By Bonnie Burger
Audiences can expect laughs, engaging scenes and active participation from the Baylor Theatre’s newest production, “The Skin of Our Teeth,” opening at the Mabee Theatre at 7:30 p.m on Feb. 1.
Shelby Hibbs, a graduate student from North Little Rock, Ark., is directing the dramatic comedy depicting the bizarre adventures of the Antrobus family in the face of impending doom.
“Each act is its own little world,” Hibbs said. “It’s not a linear progression of events. Jumping from one act to the next, there are many stories being told.”
The story settings include the Ice Age, Great Flood and a throwback to the Roaring Twenties.
A mixture of humor and intensity, overshadowed with strong biblical themes, the play purposely draws in the audience.
Hibbs alluded to specific roles the audience plays, careful to leave hints of curiosity and ambiguity.
“Unlike other theater performances, you will use your cell phone,” she said.
The nature of the production calls patrons to action, at times drawing onlookers onstage with the actors.
“We want to see if we can build a community of people throughout the audience,” Hibbs said. “It’s rewarding to have the opportunity to take that risk. It’s also rewarding if that risk pays off.”
This risk also allows for every production to have an element of improvisation.
“Concerning audience participation, there’s an unknown of what’s going to happen, how that person is going to react or interact with you,” said Richard Ross, a Dallas sophomore playing the part of Mr. Antrobus. “This play is all about breaking boundaries between the audience, the performance and the actors.”
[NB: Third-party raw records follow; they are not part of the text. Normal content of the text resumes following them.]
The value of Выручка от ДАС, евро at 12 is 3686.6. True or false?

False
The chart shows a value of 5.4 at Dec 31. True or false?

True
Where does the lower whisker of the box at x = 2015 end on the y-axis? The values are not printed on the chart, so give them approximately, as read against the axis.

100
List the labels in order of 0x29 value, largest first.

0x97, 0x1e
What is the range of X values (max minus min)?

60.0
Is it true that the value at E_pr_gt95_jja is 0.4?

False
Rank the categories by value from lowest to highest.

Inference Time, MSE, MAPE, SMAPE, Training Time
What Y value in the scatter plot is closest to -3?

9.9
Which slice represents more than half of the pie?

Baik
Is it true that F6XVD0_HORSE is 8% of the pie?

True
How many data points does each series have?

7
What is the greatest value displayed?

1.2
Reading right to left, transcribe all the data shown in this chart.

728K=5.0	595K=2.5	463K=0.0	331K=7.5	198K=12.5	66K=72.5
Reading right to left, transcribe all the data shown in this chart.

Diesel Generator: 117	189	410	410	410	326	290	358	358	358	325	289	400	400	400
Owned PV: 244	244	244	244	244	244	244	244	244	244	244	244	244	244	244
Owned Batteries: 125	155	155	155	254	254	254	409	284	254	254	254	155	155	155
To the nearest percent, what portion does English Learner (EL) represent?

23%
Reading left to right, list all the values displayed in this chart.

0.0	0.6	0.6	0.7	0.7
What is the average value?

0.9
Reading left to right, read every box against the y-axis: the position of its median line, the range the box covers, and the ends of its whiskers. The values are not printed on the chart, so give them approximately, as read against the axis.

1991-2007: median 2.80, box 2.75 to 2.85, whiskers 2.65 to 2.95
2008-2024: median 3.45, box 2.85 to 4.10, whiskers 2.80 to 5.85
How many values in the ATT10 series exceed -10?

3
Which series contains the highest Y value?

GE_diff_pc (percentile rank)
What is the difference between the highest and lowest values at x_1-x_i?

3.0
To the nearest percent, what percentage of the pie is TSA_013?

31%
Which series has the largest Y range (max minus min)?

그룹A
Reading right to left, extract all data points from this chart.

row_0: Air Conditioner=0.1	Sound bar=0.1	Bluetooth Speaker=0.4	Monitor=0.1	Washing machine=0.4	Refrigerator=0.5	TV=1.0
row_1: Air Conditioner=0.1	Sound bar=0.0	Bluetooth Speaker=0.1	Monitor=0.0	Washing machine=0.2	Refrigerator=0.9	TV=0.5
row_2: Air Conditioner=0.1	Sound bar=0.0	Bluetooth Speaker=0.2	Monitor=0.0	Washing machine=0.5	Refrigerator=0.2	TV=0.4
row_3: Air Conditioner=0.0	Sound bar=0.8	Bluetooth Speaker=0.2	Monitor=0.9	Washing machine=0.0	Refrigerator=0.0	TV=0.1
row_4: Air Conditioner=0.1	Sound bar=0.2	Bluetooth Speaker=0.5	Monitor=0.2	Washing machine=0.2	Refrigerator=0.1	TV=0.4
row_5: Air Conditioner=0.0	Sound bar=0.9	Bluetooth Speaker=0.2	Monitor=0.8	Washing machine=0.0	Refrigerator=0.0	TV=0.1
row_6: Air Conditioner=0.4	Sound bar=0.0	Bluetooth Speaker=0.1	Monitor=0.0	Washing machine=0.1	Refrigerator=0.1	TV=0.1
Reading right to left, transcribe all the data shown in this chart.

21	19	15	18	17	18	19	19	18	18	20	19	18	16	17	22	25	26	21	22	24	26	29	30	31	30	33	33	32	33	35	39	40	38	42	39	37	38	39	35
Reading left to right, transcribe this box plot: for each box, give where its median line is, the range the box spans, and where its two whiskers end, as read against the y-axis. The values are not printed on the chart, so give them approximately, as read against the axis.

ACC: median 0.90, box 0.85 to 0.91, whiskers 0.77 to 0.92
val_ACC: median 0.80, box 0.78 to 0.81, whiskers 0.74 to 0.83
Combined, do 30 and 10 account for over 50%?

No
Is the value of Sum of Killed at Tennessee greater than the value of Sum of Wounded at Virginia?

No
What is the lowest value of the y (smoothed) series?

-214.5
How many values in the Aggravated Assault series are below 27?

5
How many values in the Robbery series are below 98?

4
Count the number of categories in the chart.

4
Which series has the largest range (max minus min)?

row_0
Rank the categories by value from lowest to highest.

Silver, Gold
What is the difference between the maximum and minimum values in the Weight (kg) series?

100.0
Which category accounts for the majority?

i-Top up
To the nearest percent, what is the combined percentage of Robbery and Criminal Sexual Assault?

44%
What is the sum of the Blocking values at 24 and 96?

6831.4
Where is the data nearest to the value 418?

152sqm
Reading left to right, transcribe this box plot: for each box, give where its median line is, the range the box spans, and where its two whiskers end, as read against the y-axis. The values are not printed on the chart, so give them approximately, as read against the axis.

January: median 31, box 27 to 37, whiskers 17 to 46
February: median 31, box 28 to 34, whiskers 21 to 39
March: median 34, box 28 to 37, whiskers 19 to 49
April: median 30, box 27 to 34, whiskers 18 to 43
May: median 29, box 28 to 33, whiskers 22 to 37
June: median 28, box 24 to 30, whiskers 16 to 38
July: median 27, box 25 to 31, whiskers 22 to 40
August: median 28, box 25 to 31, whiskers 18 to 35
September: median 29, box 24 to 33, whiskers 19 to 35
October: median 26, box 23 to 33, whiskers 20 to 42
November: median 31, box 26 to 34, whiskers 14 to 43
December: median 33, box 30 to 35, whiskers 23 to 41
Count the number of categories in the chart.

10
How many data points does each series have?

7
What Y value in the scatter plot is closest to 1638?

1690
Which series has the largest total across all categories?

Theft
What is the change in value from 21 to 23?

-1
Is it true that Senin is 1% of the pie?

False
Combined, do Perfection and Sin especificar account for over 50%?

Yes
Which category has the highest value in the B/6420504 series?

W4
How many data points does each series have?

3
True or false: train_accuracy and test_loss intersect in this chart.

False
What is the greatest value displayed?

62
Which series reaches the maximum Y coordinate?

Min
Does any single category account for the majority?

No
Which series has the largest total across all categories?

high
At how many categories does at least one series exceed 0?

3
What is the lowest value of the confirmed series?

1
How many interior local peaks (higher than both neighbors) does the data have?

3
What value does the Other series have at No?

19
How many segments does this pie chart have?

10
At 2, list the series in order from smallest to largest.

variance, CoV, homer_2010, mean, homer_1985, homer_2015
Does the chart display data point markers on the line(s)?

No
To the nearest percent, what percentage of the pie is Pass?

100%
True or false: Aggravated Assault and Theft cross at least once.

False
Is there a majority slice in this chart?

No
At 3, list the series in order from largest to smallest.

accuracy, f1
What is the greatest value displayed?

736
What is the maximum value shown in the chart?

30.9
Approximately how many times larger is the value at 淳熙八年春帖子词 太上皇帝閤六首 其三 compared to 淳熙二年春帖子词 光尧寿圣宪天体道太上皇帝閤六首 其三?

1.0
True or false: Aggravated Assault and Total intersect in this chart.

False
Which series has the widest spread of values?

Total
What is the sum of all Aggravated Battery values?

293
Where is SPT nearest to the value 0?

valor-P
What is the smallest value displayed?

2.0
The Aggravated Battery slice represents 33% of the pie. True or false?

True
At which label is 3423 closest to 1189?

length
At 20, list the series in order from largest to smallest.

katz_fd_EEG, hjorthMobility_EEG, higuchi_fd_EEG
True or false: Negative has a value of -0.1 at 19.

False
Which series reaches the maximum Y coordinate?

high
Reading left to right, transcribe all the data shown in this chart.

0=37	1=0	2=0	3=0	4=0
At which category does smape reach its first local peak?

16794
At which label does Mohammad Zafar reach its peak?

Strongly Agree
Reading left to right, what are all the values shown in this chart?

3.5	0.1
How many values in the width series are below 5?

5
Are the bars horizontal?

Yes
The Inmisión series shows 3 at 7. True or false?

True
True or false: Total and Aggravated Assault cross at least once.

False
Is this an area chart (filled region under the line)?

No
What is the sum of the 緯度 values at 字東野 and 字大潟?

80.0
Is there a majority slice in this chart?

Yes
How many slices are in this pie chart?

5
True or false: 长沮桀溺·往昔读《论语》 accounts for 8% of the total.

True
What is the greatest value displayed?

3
The play is part of Hibbs’ thesis for the Master of Fine Arts directing program. She first encountered “The Skin of Our Teeth” as an undergraduate student at Ouachita Baptist University in Arkansas.
During her thesis preparation, Hibbs returned to the script she found “hysterical and fascinating,” after reading more than 60 scripts.
“The play has more substance to it,” she said. “It portrays ideas of human community, spirit, myth, progress and defining what progress is.”
In addition to the play’s comedic element, patrons can expect depth to each character.
“It’s been fun to dissect [my] character,” Ross said. “Mr. Antrobus is a representation of man, an Adam figure, with this great flaw. He’s trying to cover this flaw by righting the world.”
Hibbs strove for a collective collaboration between herself and the actors, often drawing from their feedback and pursuing collaborative research together.
“Shelby has been a real creative and experimental leader with the production,” said dramaturg and theater historian Dr. DeAnna Toten Beard. “I think everybody is finding the work to be very rewarding.
Thornton Wilder wrote the Pulitzer Prize-winning play, which opened on Broadway in 1942.
“[The audience] will find it to be unpredictable and not exactly what they’re used to, in a good way,” Toten Beard said. “I think they can expect to be surprised and to laugh a lot and to have their thinking really challenged in a positive way.”
“The Skin of Our Teeth” runs nightly through Feb. 5 at 7:30 p.m., with two matinee performances at 2 p.m. Feb. 5 and 6. Tickets are available at the Baylor Theatre Box Office for $15.